◆ **Excerpt provided**
-------

Use the read.csv()
command to read a .csv file
(comma separated values) into an RStudio session. Copy, paste, and run
the line below in your session to load the governors data and give the
data frame the name gov
in your session.
gov = read.csv("https://mphitchman.com/stats/data/gov24.csv")
nrow(gov)
returns the number of rows (observations) in
the data frame gov
ncol(gov)
returns the number of columns (variables),
anddim(gov)
will do both at once (rows then columns).table(gov$party)
summarizes the party
variable of the data frame gov
Two way table: table(gov$party,gov$miss_riv)
FYI here’s code in base R for a stacked bar plot similar to what appears in the worksheet
barplot(table(gov$party,gov$region),
col=c("blue","red"),
main="Governors by Party and Region",
legend=TRUE)
And here is code using ggplot
for generating the bar
plot actually appearing in Q6, which assumes you’ve loaded the
tidyverse
:
party_colors <- c("#2E74C0", "#CB454A") # choosing classic blue and red colors for the parties
ggplot(gov,aes(x=region,fill=party))+
geom_bar()+
scale_fill_manual(values=party_colors)+
scale_y_continuous(breaks=seq(0,12,2))+
ggtitle("Governors by Party and Region")
Side-by-side box plots using base R:
boxplot(gov$age.at.inaug~gov$miss_riv,horizontal=TRUE,xlab="age at inauguration",ylab="",main="Age of Governors east and west of the Mississippi")
Nicer side-by-side box plot, using ggplot
, this code
assumes you’ve loaded the tidyverse
into your session.
ggplot(gov,aes(x=age.at.inaug,y=miss_riv))+
geom_boxplot(fill=c("orange","seagreen"))+
xlab("age at inauguration")+
ylab("")+
ggtitle("Age of Governors east and west of the Mississippi")

-------

◆ **Data extract**
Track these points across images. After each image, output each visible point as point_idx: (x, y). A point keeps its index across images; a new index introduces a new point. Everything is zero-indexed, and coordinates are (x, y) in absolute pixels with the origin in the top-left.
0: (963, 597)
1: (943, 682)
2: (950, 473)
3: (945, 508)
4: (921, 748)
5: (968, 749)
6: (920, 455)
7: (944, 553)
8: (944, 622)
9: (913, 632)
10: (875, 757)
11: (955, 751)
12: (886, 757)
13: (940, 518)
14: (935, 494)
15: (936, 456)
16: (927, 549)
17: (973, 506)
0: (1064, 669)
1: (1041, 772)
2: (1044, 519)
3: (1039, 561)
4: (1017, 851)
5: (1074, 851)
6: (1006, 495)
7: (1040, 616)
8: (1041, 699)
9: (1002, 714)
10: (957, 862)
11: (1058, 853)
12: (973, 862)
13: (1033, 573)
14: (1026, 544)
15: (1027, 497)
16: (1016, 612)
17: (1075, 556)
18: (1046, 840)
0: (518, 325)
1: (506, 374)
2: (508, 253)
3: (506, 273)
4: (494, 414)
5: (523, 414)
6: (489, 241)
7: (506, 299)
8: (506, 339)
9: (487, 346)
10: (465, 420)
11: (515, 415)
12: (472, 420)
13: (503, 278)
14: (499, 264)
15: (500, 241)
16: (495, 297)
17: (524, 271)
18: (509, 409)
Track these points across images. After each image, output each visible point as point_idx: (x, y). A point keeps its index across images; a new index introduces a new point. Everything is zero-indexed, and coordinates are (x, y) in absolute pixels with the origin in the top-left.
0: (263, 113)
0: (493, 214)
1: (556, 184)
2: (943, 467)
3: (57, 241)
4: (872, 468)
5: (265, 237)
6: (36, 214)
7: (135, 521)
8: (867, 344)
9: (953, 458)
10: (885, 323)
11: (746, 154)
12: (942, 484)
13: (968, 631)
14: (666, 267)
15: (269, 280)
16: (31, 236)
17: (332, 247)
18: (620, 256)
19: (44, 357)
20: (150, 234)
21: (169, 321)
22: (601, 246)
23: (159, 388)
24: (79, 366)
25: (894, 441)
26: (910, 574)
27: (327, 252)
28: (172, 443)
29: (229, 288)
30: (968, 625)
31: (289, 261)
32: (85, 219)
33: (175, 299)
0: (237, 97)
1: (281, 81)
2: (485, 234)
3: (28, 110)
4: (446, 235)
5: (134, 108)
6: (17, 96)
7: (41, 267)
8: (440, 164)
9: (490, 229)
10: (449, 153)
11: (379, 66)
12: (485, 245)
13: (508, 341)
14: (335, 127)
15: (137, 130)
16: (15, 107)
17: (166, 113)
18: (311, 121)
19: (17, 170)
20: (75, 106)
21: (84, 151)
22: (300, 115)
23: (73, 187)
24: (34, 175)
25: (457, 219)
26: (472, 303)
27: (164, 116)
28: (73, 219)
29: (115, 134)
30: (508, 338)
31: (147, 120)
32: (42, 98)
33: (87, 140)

-------

◆ **Tasks to complete**
1/ From the governors data guide, repeat the passage that begins at the words "returns the number of rows" and stops after "(rows then columns).table(gov$party)".
2/ Give back the rows from the line that has "1: (556, 184)" through the end of the rows, swapping "(872, 468)" for "(872, 486)" and leaving everything else unchanged. Include no other lines.

◆ **Solutions to the problems**
1/
returns the number of rows (observations) in
the data frame gov
ncol(gov)
returns the number of columns (variables),
anddim(gov)
will do both at once (rows then columns).table(gov$party)

2/
1: (556, 184)
2: (943, 467)
3: (57, 241)
4: (872, 486)
5: (265, 237)
6: (36, 214)
7: (135, 521)
8: (867, 344)
9: (953, 458)
10: (885, 323)
11: (746, 154)
12: (942, 484)
13: (968, 631)
14: (666, 267)
15: (269, 280)
16: (31, 236)
17: (332, 247)
18: (620, 256)
19: (44, 357)
20: (150, 234)
21: (169, 321)
22: (601, 246)
23: (159, 388)
24: (79, 366)
25: (894, 441)
26: (910, 574)
27: (327, 252)
28: (172, 443)
29: (229, 288)
30: (968, 625)
31: (289, 261)
32: (85, 219)
33: (175, 299)
0: (237, 97)
1: (281, 81)
2: (485, 234)
3: (28, 110)
4: (446, 235)
5: (134, 108)
6: (17, 96)
7: (41, 267)
8: (440, 164)
9: (490, 229)
10: (449, 153)
11: (379, 66)
12: (485, 245)
13: (508, 341)
14: (335, 127)
15: (137, 130)
16: (15, 107)
17: (166, 113)
18: (311, 121)
19: (17, 170)
20: (75, 106)
21: (84, 151)
22: (300, 115)
23: (73, 187)
24: (34, 175)
25: (457, 219)
26: (472, 303)
27: (164, 116)
28: (73, 219)
29: (115, 134)
30: (508, 338)
31: (147, 120)
32: (42, 98)
33: (87, 140)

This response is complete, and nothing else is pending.